EXERCISE » Please copy the items below word for word, starting at the line containing "What percentage is" and continuing through the end of the items, including both of those lines. Leave the pictures out of your copy.

MATERIAL SHOWN »
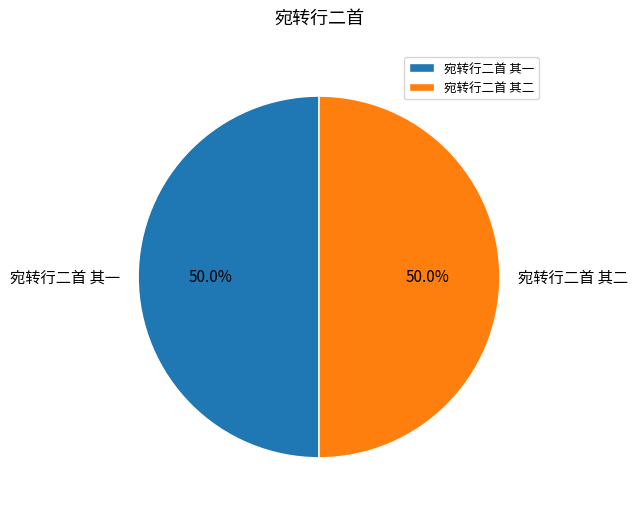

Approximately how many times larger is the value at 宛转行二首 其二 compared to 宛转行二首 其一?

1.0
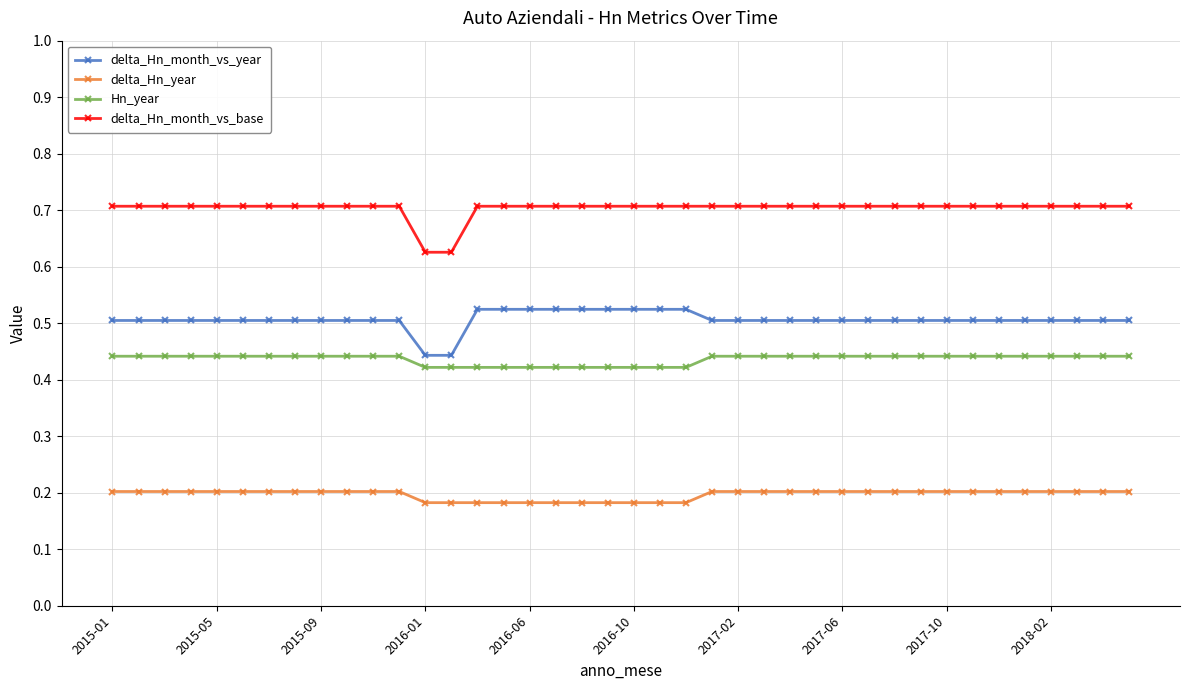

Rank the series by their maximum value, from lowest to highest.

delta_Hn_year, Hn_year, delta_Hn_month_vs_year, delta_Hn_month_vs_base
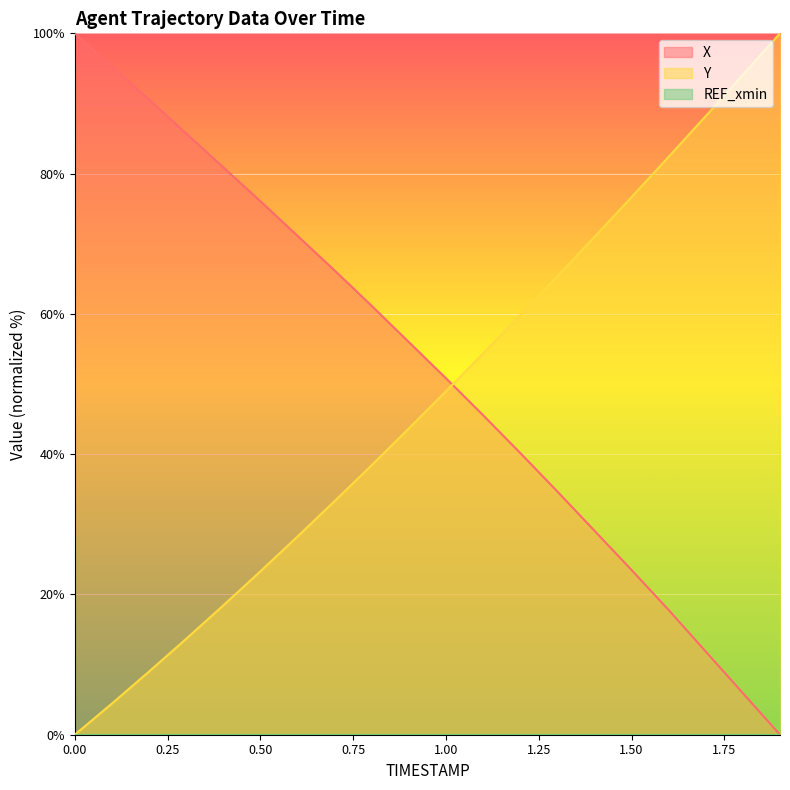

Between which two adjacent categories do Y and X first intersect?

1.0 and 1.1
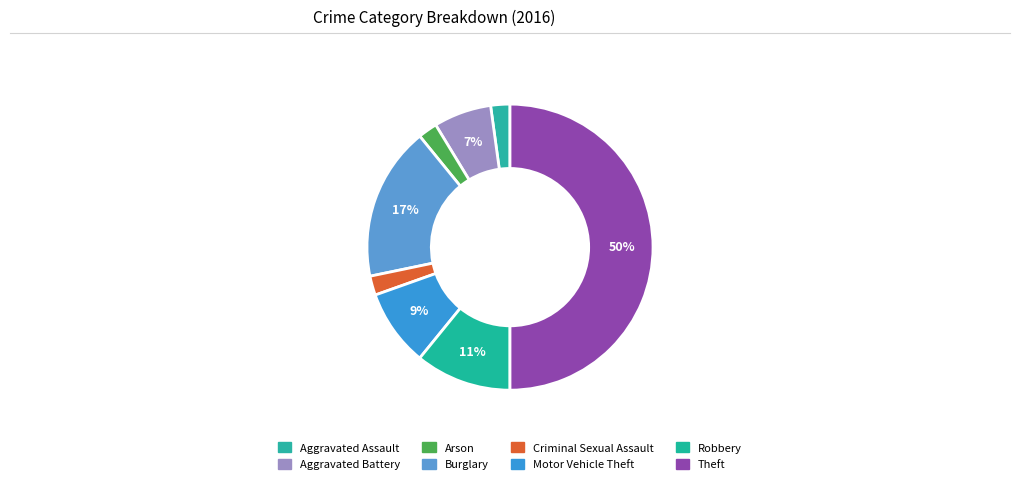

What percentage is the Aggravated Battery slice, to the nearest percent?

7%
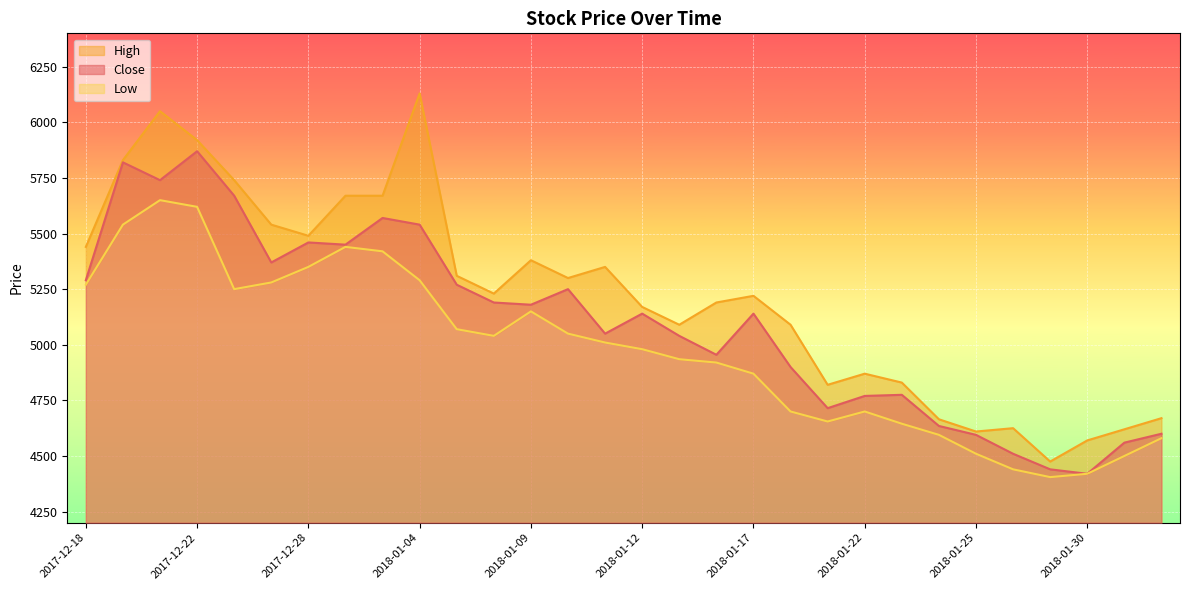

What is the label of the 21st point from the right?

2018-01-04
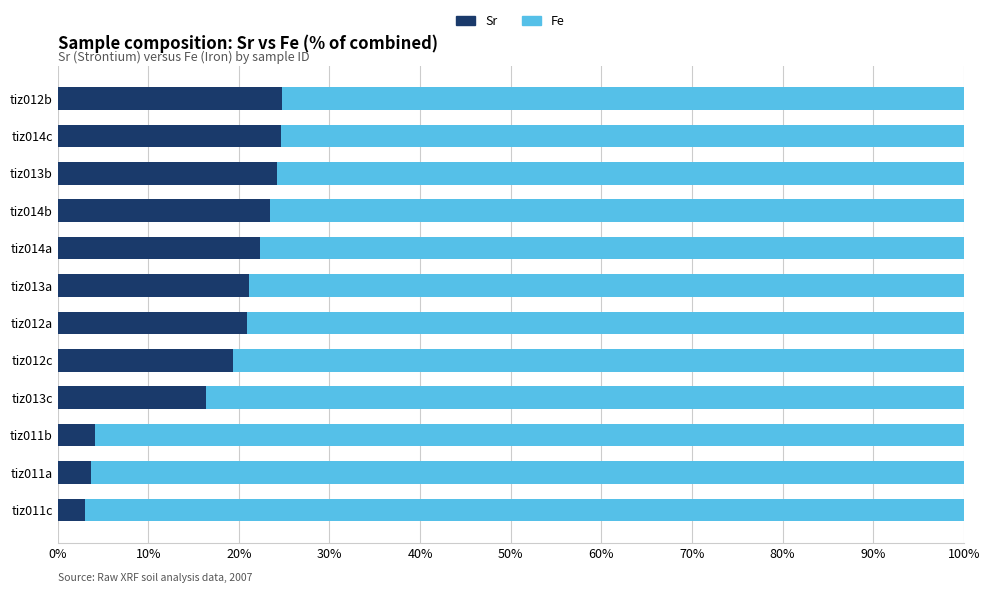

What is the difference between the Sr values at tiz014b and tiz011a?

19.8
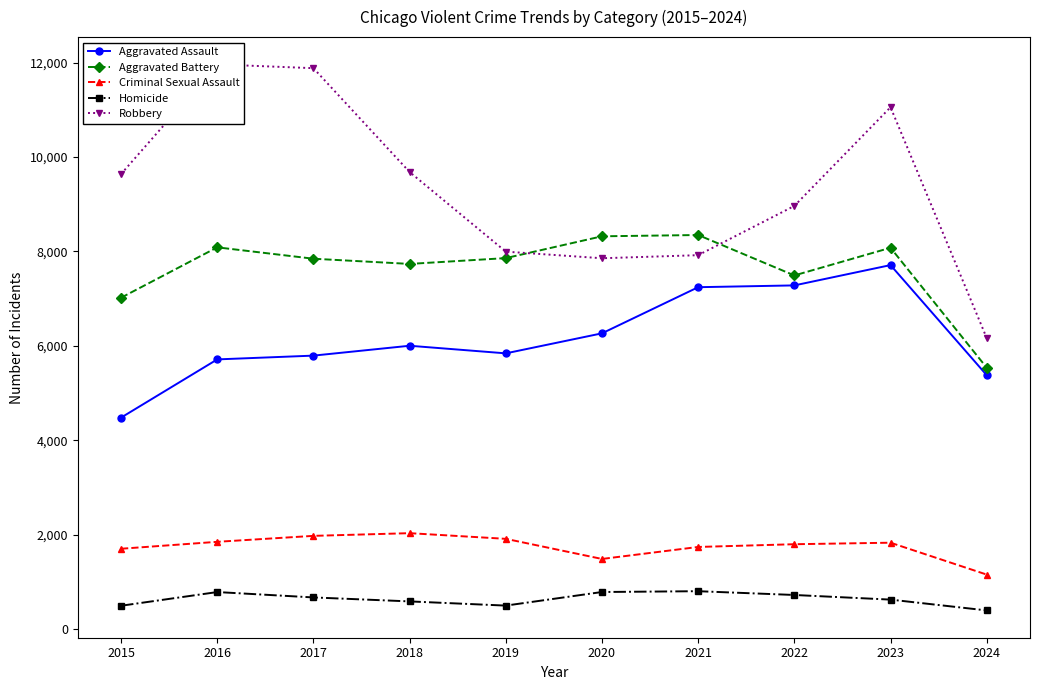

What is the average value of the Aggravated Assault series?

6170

ANSWER AREA »
What percentage is the Aggravated Battery slice, to the nearest percent?

7%

What is the label of the 21st point from the right?

2018-01-04

What is the difference between the Sr values at tiz014b and tiz011a?

19.8

What is the average value of the Aggravated Assault series?

6170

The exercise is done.